Die Partei FBM wurde als einzige keinem größerem Cluster zugeordnet. Erst später in der Hierarchie wird die Partei zu dem großen Cluster der linken und zentrischen Parteien zugeordnet. FBM könnte deshalb wohl auch eher mitte-links eingeordnet werden.

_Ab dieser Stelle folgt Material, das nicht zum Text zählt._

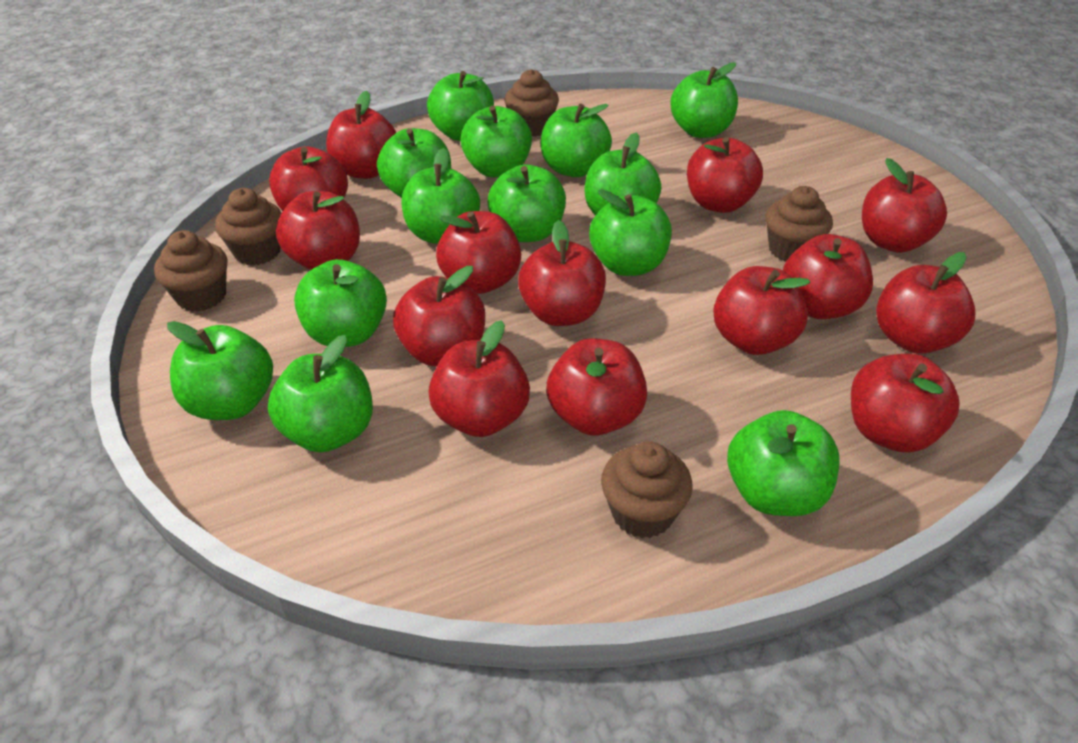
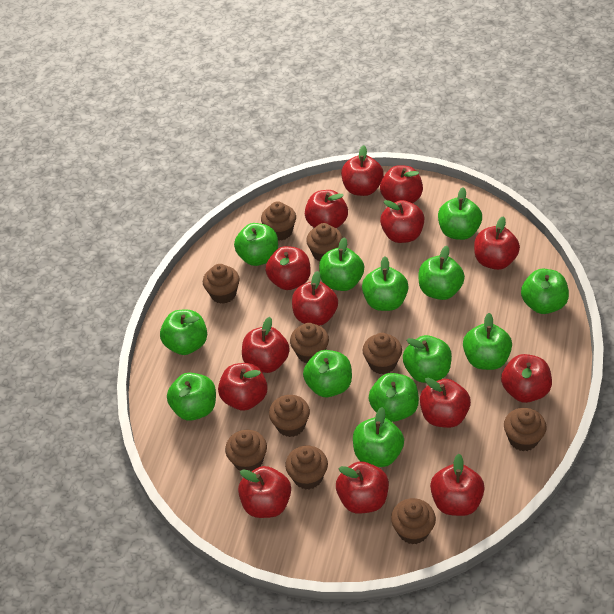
brown cupcake: 5 -> 10

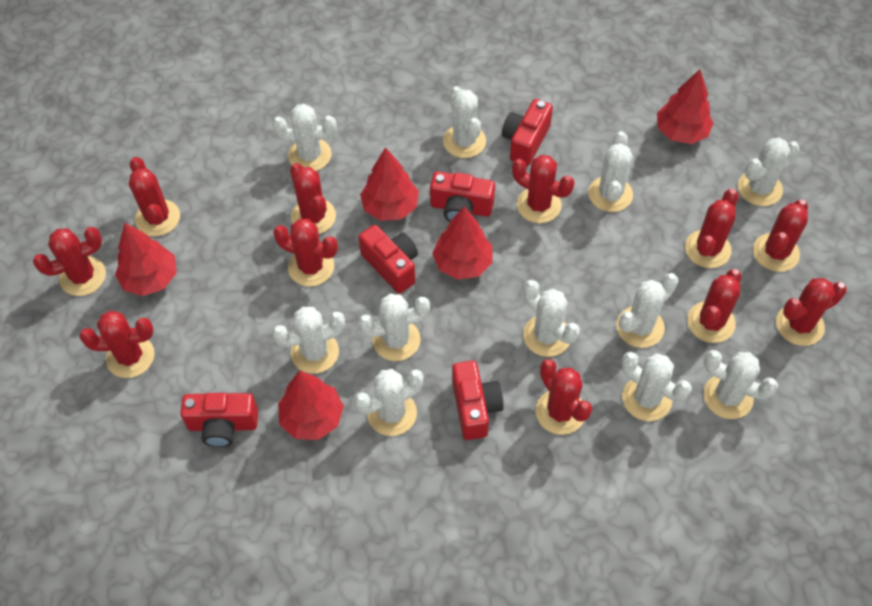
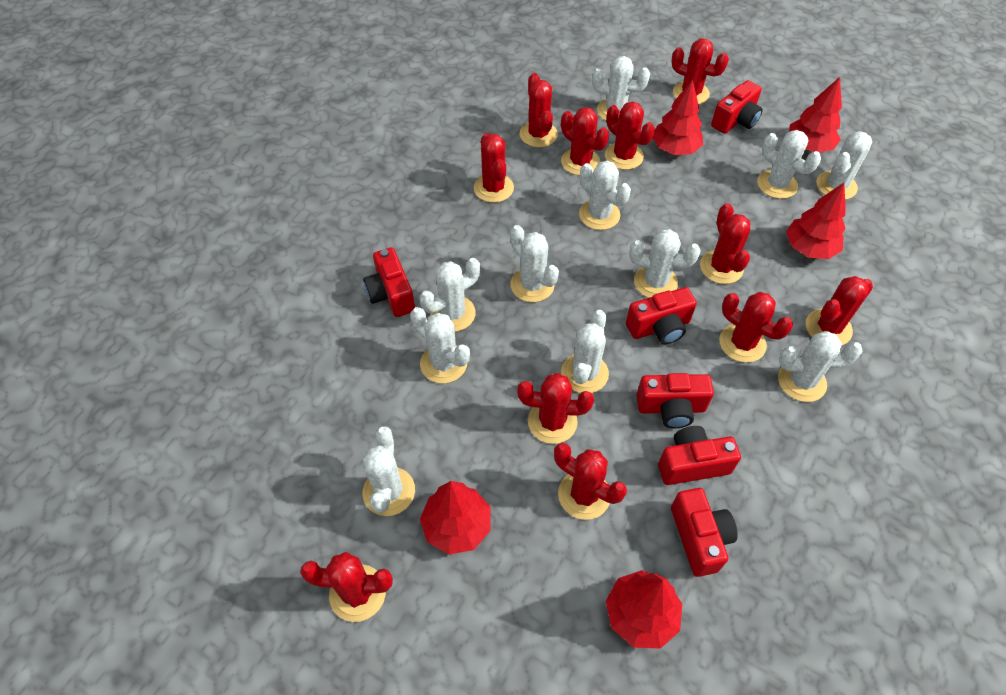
red camera: 5 -> 6

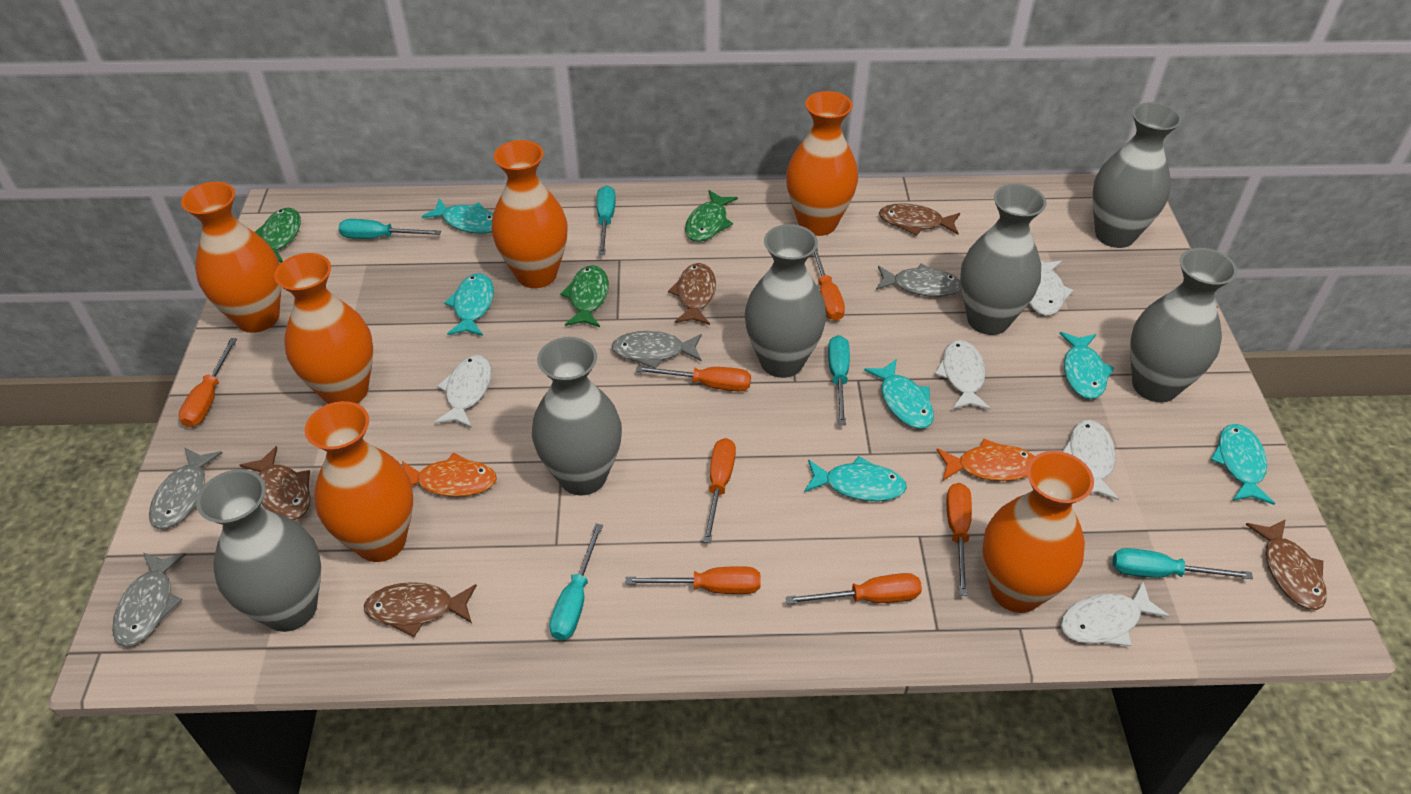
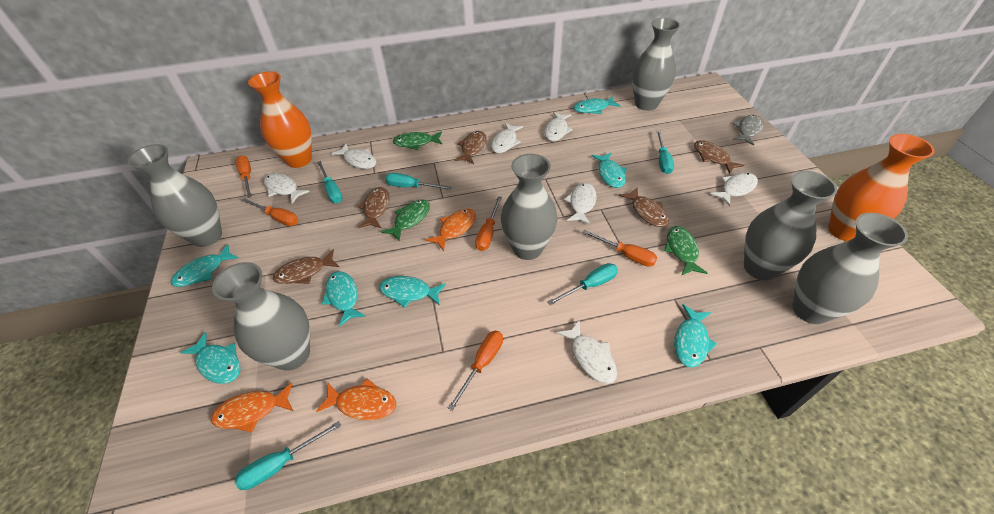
grey fish: 4 -> 1
orange fish: 2 -> 3
orange screwdriver: 7 -> 5
orange vase: 6 -> 2
turquoise fish: 6 -> 7
white fish: 5 -> 7

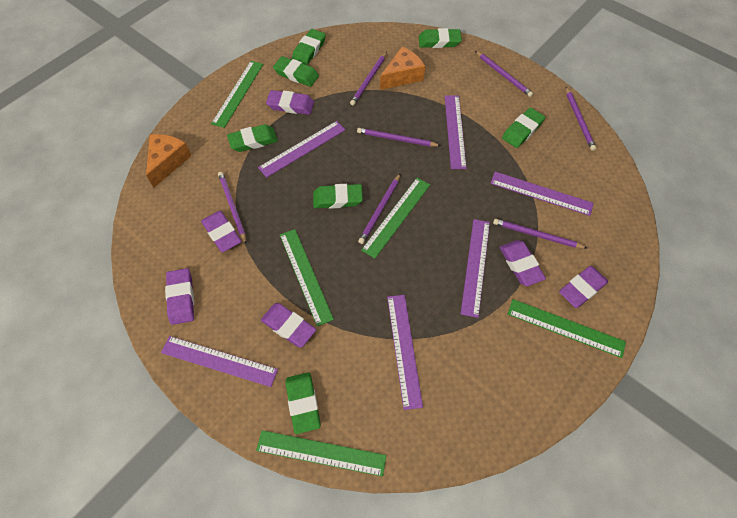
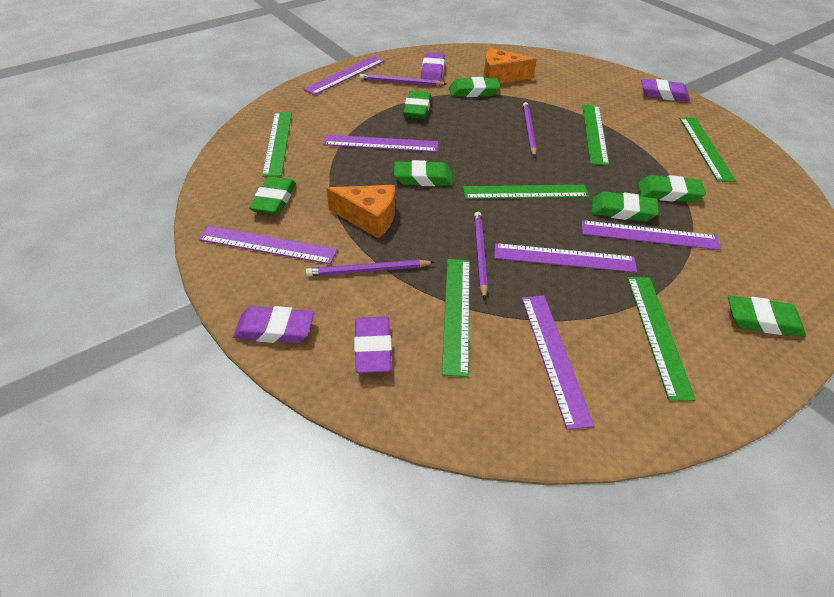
green ruler: 5 -> 6
purple eraser: 6 -> 4
purple pencil: 7 -> 4

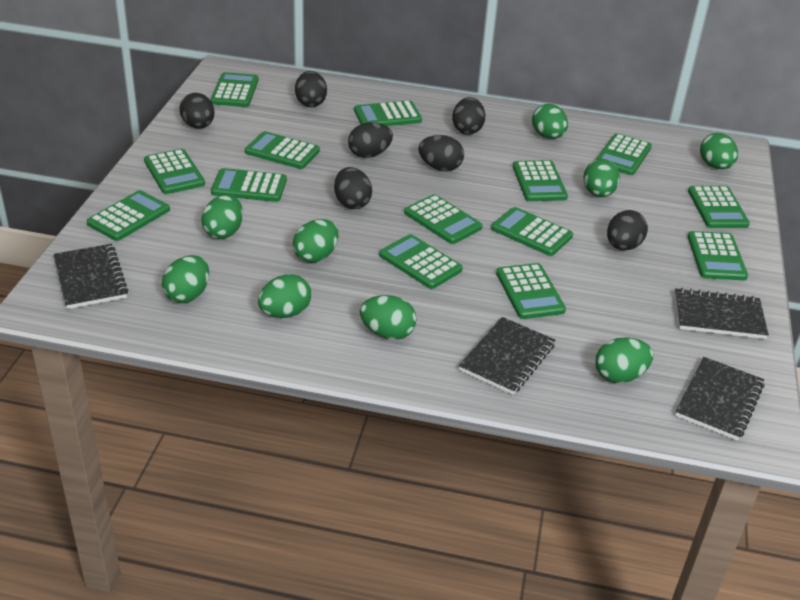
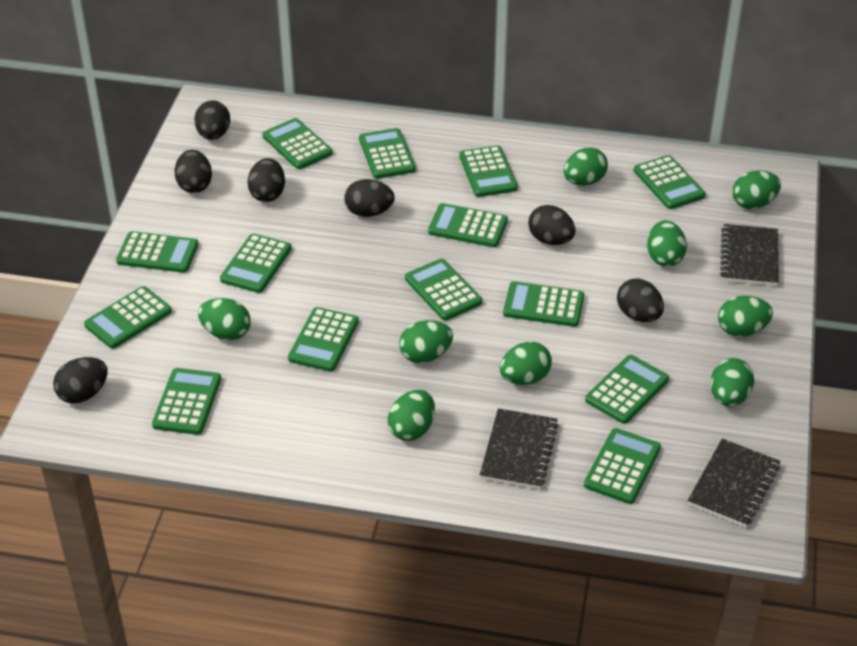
black notebook: 4 -> 3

Neben den Clustern für die Parteien existieren auch Cluster für die Thesen. Interessant ist hier, dass bestimmte Antworten auf Themen zusammengehörig zugeordnet werden können. Die oberen Themen werden also eher von konservativen Parteien bejaht, für mittleren Thesen herrscht eher ein Konsenz, während die unteren Thesen eher von linken Parteien bejaht werden.

PCA Analyse

Um herauszufinden bei welchen Thesen eher Uneinigkeit besteht und damit eine bessere Unterscheidung der Parteien bezweckt wird, kann eine Principal Component Analysis (PCA) oder auf deutsch Hauptkomponentenanalyse benutzt werden. Diese Methode versucht eine Datenmenge in wenige Komponenten (Linearkombinationen) aufzuteilen, ohne das dabei die Signifikanz der Daten verloren geht. Jeder These wird dabei ein Dezimalwert zugeteilt. Das ganze ist ein Spektrum ins Negative und Positive und die Extremwerte sind eher von hoher Bedeutung. Hier habe ich das für eine Komponente ausgewertet wodurch eine Eindimensionale-Skala erstellt werden kann. Für mehr als eine Komponente wird die Darstellung zu unübersichtlich.

pca_1

Thesen die hier sehr weit oben oder unten zu finden sind sorgen eher dafür, dass durch diese die Unterschiede in den Parteien gut beschrieben werden können. In der Mitte (die grünlich gefärbten) befinden sich Thesen in denen sich viele Parteien eher einig sind. Zum Beispiel haben fast alle Parteien These 1 mit “Ja” beantwortet.
Wenn nun mehrere Komponenten miteinander analysiert werden dann ist es möglich auszurechnen wie sehr die Komponenten die Varianz in den Daten erklären können. Dies wiederum einzeln und in Kombination miteinander (kumulativ).

pca_variance

Mit der ersten Komponenten kann also schon ca. 32% der Varianz der Daten erklärt werden. Mit diesen Ergebnissen können Rückschlüsse auf die Qualität der Fragen geworfen werden, oder auch auf die Komplexität der politischen Standpunkte in der deutschen Politik.

Fazit

Die Cluster und die Nähe der Parteien sollten etwas kritisch betrachtet werden, weil die Qualität der Thesen des Wahl-O-Mats oft keine differenzierte Aufteilung der Parteien zulässt. Die Fragen können außerdem als politische Stichprobe der Parteien aufgefasst werden und stellen die Ansichten der Parteien nur abstrakt auf 38 Fragen dar. Die tatsächlichen Wahlprogramme der Parteien sind sehr viel differenzierter und oft mehrere hundert Seiten lang. Wer also die wirklichen politischen Standpunkte der Parteien wissen will, sollte sich die Wahlprogramme zu Gemüte führen, sich die Begründungen auf die Antworten im Wahl-O-Mat durchlesen oder sich das Wahlverhalten der Fraktionen im Landtag oder Bundestag anschauen. Ein anderes Problem sind die Antwortmöglichkeiten von “Ja”, “Neutral”, “Nein”. Ein besserer Überblick würde erzielt werden wenn die Antworten in Form des Grads der Zustimmung wären, z.B. so etwas wie die Likert-Skala.

Letztendlich muss berücksichtigt werden, dass der Wahl-O-Mat nur ein Informationsangebot über Wahlen und Politik ist und keine Wahlempfehlung aussprechen soll.